Agrivoltaic systems integrate photovoltaic energy systems with agricultural practices on shared land. Installation of overhead photovoltaic devices can benefit crops in certain situations, for example by creating partial shade in high light environments, improving water-use efficiency due to microclimate effects, and protecting crops from extreme weather events. Nevertheless, integrating solar cells in agricultural systems imposes a fundamental constraint on biological productivity due to the partitioning of incident sunlight between either electricity generation or plants. Semi‑transparent photovoltaics present a promising technology for integrating solar energy production into agriculture and other multi‑use solar landscapes.
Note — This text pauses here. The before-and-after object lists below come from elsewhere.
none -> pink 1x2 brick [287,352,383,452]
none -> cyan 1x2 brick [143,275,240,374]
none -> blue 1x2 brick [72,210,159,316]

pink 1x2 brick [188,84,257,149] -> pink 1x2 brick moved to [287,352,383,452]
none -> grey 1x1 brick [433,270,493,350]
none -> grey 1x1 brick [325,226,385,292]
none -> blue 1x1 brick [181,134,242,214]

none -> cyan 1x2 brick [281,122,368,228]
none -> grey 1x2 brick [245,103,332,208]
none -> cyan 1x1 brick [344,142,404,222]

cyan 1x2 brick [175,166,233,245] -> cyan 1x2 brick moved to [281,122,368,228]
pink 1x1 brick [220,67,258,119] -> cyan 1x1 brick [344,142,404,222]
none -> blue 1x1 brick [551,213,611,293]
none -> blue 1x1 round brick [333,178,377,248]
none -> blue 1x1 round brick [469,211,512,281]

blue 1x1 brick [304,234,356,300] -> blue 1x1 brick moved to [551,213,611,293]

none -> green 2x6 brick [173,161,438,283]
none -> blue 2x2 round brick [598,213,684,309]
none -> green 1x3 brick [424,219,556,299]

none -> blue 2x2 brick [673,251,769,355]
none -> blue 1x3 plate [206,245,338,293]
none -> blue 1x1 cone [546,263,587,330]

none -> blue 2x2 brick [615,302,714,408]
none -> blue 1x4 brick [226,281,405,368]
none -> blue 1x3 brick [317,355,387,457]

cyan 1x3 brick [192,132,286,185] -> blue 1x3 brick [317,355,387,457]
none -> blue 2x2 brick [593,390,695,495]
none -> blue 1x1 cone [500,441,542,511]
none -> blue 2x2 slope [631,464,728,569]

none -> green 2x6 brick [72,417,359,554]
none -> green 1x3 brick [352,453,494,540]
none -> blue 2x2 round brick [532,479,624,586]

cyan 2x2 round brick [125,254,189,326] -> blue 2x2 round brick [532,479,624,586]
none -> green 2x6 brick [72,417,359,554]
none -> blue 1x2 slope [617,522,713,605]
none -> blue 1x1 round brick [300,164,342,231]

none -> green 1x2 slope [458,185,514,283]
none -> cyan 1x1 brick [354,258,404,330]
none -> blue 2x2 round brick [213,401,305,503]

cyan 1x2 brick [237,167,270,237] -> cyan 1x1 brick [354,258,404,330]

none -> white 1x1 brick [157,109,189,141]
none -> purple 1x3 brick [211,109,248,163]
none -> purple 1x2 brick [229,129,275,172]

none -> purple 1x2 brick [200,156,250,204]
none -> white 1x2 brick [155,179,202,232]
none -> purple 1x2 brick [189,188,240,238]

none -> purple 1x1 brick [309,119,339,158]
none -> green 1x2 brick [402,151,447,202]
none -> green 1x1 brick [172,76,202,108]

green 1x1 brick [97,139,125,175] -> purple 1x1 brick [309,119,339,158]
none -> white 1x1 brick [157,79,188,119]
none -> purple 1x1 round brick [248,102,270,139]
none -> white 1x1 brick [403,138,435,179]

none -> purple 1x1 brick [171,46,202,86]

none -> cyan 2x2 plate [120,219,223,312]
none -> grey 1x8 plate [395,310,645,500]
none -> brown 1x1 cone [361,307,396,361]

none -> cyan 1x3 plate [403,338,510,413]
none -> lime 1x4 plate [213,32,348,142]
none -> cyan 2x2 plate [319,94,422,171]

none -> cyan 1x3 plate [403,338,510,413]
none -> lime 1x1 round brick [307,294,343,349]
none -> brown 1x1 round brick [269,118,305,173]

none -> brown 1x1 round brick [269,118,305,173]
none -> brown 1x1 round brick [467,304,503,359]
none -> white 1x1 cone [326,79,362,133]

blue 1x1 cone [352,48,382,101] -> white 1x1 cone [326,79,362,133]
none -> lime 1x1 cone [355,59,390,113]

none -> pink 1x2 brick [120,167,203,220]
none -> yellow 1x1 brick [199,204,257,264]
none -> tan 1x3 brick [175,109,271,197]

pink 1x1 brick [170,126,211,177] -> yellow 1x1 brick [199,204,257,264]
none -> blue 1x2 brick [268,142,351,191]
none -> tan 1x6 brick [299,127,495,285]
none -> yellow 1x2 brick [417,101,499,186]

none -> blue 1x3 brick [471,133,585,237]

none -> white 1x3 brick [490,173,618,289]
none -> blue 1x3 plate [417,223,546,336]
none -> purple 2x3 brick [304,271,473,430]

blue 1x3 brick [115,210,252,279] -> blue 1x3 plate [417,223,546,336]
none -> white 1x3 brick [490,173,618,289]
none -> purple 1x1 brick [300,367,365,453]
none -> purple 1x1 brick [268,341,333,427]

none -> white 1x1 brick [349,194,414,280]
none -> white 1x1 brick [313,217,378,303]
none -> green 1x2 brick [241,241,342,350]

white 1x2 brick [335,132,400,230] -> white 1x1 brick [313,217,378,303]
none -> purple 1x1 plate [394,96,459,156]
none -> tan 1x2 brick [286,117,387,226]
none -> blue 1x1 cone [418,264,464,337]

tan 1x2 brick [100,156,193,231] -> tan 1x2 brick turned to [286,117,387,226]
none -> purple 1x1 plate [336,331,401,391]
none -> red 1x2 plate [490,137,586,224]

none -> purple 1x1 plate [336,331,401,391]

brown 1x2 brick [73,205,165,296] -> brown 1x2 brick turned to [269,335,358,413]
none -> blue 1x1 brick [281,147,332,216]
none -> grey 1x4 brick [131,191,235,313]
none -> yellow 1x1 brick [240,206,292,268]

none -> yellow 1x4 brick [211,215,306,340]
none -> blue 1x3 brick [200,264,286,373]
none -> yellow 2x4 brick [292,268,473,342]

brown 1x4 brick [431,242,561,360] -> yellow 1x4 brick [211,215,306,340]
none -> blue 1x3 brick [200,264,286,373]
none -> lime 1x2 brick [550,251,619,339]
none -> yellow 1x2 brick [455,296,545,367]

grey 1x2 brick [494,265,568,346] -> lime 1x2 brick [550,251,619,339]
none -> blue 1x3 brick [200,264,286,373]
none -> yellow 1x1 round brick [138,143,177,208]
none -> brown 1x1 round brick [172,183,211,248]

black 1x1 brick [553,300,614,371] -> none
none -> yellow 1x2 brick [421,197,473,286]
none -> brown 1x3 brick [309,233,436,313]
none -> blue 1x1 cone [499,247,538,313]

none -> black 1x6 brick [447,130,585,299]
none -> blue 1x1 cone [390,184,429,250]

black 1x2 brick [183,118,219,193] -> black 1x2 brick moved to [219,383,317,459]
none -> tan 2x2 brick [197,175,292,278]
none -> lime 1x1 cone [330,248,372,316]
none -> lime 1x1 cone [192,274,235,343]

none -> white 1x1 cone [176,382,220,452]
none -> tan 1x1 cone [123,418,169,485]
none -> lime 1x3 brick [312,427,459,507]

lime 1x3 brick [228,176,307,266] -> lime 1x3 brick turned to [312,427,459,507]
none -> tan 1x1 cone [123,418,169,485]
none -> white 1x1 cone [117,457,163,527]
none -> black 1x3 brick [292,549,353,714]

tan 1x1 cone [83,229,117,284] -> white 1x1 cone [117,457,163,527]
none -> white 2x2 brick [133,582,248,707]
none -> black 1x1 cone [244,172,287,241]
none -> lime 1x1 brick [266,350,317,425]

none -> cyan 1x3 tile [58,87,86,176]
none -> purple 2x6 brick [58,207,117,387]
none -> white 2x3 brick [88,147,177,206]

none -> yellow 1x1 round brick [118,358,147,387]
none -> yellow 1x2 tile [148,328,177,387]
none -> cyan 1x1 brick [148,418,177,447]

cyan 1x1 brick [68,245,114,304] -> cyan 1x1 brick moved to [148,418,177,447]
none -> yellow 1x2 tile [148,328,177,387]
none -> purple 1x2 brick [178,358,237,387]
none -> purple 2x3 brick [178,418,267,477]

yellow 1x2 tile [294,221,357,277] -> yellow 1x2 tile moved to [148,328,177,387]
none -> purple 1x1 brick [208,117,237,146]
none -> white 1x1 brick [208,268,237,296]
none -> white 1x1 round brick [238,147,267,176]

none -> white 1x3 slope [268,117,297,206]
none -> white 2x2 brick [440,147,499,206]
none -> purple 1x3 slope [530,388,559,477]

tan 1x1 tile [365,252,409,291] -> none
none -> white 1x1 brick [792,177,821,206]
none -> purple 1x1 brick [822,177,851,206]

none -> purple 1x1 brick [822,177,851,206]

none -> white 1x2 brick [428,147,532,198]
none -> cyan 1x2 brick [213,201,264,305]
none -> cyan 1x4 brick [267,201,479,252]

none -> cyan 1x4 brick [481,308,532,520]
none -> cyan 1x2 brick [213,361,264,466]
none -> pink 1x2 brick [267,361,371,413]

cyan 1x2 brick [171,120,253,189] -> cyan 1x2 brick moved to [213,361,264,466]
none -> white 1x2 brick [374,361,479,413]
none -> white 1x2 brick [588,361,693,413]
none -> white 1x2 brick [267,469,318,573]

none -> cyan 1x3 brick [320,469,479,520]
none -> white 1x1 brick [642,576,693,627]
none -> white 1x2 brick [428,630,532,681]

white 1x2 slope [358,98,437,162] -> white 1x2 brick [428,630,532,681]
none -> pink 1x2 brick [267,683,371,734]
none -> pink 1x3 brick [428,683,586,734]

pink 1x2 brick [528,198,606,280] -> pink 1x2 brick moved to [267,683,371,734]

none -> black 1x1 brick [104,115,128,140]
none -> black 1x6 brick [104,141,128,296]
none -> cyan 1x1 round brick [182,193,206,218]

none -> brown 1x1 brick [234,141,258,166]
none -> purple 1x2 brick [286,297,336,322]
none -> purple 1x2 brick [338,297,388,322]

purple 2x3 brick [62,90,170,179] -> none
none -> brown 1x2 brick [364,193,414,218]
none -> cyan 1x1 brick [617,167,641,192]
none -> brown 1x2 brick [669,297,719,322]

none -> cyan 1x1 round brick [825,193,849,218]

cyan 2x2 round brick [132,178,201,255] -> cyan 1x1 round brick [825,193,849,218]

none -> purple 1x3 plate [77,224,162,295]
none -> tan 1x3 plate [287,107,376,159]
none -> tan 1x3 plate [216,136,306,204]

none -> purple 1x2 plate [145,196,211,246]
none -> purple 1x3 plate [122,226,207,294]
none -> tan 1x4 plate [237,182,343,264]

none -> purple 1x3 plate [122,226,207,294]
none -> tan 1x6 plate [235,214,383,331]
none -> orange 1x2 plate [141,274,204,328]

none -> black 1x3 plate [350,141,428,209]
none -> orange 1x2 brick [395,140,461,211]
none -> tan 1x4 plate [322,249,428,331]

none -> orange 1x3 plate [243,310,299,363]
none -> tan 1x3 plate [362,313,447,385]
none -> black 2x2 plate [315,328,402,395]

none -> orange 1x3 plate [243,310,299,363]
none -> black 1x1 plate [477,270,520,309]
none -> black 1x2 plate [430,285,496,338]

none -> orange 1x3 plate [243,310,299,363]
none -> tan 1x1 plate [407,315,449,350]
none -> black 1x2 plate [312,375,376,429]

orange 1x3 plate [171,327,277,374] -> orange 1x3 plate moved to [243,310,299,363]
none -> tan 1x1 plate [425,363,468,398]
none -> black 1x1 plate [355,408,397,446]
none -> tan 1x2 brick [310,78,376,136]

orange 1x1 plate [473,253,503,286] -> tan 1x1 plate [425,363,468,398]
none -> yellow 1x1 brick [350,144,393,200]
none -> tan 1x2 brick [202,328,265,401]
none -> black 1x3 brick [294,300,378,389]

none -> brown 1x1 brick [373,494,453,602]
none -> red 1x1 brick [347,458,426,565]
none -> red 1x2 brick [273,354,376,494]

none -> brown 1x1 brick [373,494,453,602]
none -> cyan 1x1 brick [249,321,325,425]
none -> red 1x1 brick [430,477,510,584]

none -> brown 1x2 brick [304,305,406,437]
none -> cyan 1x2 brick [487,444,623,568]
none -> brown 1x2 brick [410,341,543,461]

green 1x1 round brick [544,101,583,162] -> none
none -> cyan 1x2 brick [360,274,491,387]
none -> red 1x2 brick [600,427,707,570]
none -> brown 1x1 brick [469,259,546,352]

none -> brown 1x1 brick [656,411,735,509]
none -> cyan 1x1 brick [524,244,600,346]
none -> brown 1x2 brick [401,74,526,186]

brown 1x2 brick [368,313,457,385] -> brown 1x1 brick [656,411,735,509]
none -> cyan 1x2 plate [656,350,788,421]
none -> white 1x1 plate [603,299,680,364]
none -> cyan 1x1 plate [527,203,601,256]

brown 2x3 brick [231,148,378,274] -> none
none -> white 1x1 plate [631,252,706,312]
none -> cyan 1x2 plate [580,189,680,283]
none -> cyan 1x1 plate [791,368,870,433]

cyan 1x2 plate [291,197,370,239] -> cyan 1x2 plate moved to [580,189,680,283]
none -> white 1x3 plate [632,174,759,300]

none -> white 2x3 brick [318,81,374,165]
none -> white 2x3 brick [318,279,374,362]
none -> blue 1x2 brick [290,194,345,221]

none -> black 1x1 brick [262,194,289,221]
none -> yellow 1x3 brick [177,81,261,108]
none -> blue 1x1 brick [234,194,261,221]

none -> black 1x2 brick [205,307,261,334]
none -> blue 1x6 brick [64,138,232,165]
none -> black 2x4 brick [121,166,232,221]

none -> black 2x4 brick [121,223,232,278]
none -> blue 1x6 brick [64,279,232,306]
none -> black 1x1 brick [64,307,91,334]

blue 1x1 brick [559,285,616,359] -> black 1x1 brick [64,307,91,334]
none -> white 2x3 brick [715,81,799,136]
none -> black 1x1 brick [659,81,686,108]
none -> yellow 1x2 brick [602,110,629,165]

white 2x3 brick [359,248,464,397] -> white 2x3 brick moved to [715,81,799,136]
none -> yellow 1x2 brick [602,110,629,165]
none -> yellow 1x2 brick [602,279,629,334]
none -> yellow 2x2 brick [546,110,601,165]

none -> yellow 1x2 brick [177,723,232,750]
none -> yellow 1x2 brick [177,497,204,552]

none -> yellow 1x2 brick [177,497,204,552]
However, current approaches to assessing the biological productivity of semi-transparent agrivoltaic systems are relatively slow as they typically rely on crop yields and therefore require full cropping cycles before results can be obtained.

Here, we present a lab‑scale experimental framework for combined measurements of photosynthesis and electric power generation on plant leaves positioned beneath a semi‑transparent photovoltaic panel. We present the results of simultaneous measurements of electricity generation and photosynthesis using four different semi‑transparent photovoltaic devices and two plant species exposed to a range of light intensities. To facilitate the interpretation of our combined measurements across photovoltaic devices and plant species, we developed a new metric termed Photon‑use Equivalent Ratio (PER). The PER conceptually resembles the Land Equivalent Ratio (LER) and expresses the combined photovoltaic-photosynthesis output of leaves underneath semi-transparent solar panels, relative to stand-alone non-transparent solar cells and stand-alone leaves. Notably, our results show that certain device-species combinations achieve synergistic photon use, with PER > 1.

Our experimental approach may guide innovation of semi-transparent photovoltaic devices towards synergy in electricity generation and photosynthesis. In a broader context, our finding that certain device-species combinations achieve synergistic photon use challenges the assumption that solar panels and crops fundamentally compete for light.